As previously posted we are transferring our job roles to Kuala Lumpur, Malaysia. This week was the "pilot" of that transformation and I am not overly impressed with the results thus far. We started "allowing" the KL group to pick up our low severity tickets Monday, September 11th. While a couple of the tickets were picked up, they were dropped 2-3 techs later and some were assigned back to America's tech's. I informed my manager and he told me to let it ride until Tuesday.
I got to work Tuesday and things had not changed. We had one ticket that was dangerously close to missing service level, so I took it. I then informed my manager and the Account Delivery Manager of the situation. I cc'd the trainer (one of our own tech's) on the e-mail and to my surprise, he responded (13 hour time difference made me doubt he would be awake) . I guess he was not aware of the scope on this since he had informed the trainees that the tickets for Latin America (almost 1/2 of our total cases) were not in scope and to assign them to the local tech! A few e-mails later and we were all in synch with what was going on and the KL tech's were assigning themselves the cases.
All was going well from 10 AM to 1:30 PM central time when I noticed one of the KL tech's was sending back the Latin America tickets with notes saying "not in scope". I fired off another e-mail for the trainer to read when he got in, but to my surprise, he answered it within an our. KL is 12 hours ahead of us so for him to work at 2:30 AM his time is impressive!
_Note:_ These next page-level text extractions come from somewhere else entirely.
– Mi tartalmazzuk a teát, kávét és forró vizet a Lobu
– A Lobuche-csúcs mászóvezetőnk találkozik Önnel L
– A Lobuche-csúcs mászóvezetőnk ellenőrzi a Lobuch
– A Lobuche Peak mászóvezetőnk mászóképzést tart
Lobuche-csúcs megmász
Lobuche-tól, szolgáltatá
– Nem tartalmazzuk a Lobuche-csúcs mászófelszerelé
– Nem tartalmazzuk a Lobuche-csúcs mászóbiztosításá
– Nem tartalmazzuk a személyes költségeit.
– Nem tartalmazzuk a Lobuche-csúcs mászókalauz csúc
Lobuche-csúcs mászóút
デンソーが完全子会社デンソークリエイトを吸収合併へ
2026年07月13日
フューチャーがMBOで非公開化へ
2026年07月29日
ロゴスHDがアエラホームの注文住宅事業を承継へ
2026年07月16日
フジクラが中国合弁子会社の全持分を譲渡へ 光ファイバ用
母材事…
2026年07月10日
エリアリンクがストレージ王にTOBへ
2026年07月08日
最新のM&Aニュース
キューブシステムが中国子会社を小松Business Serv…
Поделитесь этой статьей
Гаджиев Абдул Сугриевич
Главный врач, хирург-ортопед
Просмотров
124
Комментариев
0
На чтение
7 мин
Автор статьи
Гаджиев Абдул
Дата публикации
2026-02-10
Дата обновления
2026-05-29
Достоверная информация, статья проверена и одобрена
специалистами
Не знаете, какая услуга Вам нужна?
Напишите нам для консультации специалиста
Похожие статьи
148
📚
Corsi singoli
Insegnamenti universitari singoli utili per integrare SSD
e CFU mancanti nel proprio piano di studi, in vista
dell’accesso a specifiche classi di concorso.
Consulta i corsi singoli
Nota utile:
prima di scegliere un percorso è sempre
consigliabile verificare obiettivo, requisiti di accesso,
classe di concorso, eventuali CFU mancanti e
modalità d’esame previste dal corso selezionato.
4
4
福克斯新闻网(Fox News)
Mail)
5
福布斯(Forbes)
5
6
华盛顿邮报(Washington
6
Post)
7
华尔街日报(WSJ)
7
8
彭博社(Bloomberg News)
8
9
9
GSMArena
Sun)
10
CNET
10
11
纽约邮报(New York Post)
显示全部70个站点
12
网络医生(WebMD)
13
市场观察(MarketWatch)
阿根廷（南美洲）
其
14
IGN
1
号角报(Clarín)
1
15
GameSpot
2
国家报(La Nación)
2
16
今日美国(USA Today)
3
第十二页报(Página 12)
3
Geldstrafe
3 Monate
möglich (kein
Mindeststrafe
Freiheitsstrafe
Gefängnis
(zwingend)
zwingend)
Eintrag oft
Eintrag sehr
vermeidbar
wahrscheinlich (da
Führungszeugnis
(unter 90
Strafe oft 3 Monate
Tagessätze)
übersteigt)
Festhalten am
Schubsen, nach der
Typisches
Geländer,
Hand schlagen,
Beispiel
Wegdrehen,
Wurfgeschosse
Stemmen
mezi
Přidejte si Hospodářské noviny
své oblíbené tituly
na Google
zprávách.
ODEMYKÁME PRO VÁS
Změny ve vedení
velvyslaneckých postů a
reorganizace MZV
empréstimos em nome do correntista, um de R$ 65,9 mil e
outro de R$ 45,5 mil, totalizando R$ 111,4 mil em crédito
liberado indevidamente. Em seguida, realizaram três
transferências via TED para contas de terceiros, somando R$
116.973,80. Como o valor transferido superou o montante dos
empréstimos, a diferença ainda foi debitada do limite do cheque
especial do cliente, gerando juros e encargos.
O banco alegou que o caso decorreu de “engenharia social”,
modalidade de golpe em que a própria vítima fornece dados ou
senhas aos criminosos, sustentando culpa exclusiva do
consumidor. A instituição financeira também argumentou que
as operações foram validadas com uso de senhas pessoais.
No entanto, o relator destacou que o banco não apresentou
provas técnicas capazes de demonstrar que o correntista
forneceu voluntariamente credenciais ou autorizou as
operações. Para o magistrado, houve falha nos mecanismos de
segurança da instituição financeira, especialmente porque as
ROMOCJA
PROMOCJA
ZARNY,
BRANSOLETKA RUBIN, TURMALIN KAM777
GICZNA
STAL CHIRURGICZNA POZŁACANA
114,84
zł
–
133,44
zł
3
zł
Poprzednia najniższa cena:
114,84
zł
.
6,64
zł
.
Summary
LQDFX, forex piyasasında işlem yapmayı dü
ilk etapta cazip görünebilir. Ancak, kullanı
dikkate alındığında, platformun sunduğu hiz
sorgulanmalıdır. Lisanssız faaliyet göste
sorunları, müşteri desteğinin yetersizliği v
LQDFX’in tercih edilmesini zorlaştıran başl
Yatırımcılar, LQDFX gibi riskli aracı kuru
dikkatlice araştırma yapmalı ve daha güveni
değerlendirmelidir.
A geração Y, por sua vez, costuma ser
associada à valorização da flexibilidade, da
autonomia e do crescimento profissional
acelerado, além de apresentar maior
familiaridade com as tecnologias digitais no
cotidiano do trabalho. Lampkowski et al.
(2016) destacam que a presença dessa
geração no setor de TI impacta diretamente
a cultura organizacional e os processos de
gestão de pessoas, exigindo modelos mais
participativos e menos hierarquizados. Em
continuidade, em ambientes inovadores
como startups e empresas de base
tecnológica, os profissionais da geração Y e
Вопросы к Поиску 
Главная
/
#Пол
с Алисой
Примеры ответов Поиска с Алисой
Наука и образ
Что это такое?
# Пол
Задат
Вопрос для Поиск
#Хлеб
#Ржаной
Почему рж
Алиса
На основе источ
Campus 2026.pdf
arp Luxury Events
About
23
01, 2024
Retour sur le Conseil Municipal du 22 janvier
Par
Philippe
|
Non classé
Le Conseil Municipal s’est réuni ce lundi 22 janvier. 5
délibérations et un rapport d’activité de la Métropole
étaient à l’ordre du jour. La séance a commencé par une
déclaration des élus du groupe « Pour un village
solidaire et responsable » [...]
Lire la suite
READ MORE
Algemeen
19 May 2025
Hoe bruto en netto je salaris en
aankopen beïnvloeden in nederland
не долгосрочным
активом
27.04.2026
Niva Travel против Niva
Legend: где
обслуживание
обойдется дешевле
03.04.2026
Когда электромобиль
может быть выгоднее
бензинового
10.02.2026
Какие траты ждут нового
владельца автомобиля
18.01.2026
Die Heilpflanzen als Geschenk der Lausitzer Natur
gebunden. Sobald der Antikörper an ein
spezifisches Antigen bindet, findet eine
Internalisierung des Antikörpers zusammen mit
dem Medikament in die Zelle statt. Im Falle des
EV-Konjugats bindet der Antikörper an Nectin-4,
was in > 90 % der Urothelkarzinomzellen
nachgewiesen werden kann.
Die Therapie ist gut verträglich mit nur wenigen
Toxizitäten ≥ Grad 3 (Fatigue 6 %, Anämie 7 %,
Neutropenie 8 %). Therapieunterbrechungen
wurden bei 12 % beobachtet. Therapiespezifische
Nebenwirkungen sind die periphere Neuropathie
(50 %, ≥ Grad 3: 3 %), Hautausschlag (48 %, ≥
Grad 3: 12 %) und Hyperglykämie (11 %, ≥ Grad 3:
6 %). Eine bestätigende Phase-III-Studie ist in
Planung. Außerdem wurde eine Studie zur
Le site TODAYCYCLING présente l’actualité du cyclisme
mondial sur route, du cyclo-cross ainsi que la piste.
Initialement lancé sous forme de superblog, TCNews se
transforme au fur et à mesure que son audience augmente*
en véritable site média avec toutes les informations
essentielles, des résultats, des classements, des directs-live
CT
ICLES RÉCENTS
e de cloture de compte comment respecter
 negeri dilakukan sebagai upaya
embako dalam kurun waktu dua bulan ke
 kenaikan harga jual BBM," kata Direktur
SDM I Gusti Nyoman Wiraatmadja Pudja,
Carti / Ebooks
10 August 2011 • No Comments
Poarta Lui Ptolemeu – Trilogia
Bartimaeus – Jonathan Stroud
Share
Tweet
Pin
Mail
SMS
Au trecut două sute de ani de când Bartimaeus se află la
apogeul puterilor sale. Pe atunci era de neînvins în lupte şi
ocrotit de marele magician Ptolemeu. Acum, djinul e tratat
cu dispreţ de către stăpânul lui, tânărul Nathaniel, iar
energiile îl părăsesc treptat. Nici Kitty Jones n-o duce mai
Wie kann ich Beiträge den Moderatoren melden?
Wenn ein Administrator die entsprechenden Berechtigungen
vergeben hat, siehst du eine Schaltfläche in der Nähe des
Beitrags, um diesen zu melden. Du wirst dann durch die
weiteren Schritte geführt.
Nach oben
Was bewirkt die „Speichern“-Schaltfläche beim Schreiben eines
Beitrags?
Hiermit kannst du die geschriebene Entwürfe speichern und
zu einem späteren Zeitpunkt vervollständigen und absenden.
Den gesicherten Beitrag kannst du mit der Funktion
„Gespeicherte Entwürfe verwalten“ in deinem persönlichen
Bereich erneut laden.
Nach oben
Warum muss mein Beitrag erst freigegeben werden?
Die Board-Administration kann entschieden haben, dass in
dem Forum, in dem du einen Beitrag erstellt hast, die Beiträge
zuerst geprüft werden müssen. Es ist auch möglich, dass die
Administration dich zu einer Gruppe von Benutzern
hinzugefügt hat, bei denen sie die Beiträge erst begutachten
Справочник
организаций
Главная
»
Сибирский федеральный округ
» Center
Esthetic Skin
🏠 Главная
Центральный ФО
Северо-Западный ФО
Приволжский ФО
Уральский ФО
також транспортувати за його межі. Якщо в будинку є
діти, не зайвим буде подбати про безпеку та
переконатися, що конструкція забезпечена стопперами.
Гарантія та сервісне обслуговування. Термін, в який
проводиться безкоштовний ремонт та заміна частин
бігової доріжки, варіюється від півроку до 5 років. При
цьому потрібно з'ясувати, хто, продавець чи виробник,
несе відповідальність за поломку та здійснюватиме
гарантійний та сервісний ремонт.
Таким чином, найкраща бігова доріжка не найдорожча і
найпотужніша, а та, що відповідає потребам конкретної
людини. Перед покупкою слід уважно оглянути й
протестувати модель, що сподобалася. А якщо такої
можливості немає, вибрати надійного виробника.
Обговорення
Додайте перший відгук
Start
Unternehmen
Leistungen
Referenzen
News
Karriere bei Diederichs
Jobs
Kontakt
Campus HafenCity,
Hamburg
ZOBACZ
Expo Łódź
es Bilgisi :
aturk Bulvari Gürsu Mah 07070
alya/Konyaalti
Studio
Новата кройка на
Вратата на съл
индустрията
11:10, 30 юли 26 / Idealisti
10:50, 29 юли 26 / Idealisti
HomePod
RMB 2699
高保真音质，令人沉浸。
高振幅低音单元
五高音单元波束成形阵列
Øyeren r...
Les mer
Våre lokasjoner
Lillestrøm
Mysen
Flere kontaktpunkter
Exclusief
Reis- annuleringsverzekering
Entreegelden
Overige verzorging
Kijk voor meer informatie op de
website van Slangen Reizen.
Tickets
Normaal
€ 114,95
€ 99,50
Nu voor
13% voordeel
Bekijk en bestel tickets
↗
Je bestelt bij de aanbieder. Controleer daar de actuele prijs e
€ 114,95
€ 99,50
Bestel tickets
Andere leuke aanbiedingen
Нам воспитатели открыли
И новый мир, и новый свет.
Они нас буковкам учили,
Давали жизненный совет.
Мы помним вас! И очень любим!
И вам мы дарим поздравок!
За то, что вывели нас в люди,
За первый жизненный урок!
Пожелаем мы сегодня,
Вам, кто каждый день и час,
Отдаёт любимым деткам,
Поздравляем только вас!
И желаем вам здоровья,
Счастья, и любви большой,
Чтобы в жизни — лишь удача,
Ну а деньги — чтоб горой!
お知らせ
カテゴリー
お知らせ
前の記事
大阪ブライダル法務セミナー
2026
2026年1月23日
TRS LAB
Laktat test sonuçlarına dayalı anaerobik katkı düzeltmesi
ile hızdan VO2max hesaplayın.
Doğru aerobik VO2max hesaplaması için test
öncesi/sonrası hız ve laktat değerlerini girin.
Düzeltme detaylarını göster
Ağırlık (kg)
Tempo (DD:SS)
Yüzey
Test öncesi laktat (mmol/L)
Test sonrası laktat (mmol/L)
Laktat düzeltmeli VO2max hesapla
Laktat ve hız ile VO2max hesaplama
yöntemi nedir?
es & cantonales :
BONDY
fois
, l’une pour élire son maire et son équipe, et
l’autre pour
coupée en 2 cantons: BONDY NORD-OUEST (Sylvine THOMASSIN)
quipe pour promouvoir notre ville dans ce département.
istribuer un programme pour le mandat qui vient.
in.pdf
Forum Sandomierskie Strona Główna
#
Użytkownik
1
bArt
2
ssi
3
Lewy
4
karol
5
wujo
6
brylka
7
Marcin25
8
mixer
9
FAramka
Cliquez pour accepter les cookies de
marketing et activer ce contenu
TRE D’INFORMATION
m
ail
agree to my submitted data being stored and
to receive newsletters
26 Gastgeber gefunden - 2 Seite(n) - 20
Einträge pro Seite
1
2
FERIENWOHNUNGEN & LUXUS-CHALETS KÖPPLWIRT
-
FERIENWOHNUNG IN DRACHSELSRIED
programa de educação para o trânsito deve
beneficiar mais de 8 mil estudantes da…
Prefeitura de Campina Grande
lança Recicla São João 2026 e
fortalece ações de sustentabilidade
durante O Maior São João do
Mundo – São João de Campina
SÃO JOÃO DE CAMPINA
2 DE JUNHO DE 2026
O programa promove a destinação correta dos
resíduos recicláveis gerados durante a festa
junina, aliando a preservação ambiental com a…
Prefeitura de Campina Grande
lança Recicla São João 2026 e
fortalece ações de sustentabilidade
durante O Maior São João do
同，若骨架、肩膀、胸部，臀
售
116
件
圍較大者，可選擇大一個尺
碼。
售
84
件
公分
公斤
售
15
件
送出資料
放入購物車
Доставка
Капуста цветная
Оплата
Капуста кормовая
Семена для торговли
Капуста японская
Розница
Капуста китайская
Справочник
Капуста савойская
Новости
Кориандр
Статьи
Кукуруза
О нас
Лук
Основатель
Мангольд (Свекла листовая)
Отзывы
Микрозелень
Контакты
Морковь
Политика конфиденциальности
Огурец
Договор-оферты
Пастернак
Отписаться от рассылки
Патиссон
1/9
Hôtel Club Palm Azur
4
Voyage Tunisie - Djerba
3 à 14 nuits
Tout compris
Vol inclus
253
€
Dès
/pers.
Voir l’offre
The trainer let me know that the issue would be resolved and things would be "right as rain" today.
We shall see.
As of 4:30 PM last night, NONE of the cases assigned to KL had been resolved yet. Not a roaring success, eh?
1 comment:
At least you have someone in KL that's actually taking some initiative and knows that these people are passing the buck. My own experience with transferring things to people for outsourcing didn't go nearly as well. I basically had to do everything that the outsourcers were supposed to do. They didn't read a single thing that I sent them for comprehension, every conference call was them reading the materials back to me verbatim, and they made no effort to understand anything or even ask questions beyond what they saw on the surface.